Shifting the lens laterally has the effect of keeping the edges of a vanishing object stay parallel. Buildings or door frames often suffer from this, here is an example of this vanishing effect. This happens because the film is not parallel to the plane the parallel vanishing lines define. Conveniently, wikipedia has some nice graphics showing that the goal in shifting the lens is to keep the image plane parallel to the object while also keeping the image on the film.
Another attractive ability of a shift/tilt lens is shown below. By tilting the lens, the sides of the shot can be brought out of focus in creative ways. There is a stripe of the photo which is in focus, and on each side the image is out of focus. Obviously, by rotating and shifting the lens, the location of the stripe can be moved on the image.
At first glance, this image above looks like it’s of a scale model. It is in fact not a model, rather it’s an aerial photograph (or from a tall building) using a shift/tilt lens. Here are more examples of this kind of photography from the same site. I’m fairly certain that these “the bitter* girls (place in your life)” (#) photos have been photoshopped to enhance the colors because they look just too saturated to be real. This has the effect of making things look more like a scale model with clean, unweathered paint. I think there’s also been some down-sampling because even where the photo is in focus, there’s not very much detail.

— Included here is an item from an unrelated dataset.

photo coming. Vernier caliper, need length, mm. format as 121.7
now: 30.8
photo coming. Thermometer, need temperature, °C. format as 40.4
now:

Through extensive searching online, it seems the widest variety of shift/tilt lenses are Russian-made. Here are a couple lenses which claim Minolta compatibility: MC 35 mm ($600) and MC 80 mm ($400) tilt/shift lenses. If any of you are feeling particularly generous, go ahead and buy me either lens. If you’re feeling especially generous, buy me both!
(#) The Japanese are weird. I can’t even imagine how that makes sense in Japanese. Perhaps it’s mangled English for the sake of mangled English.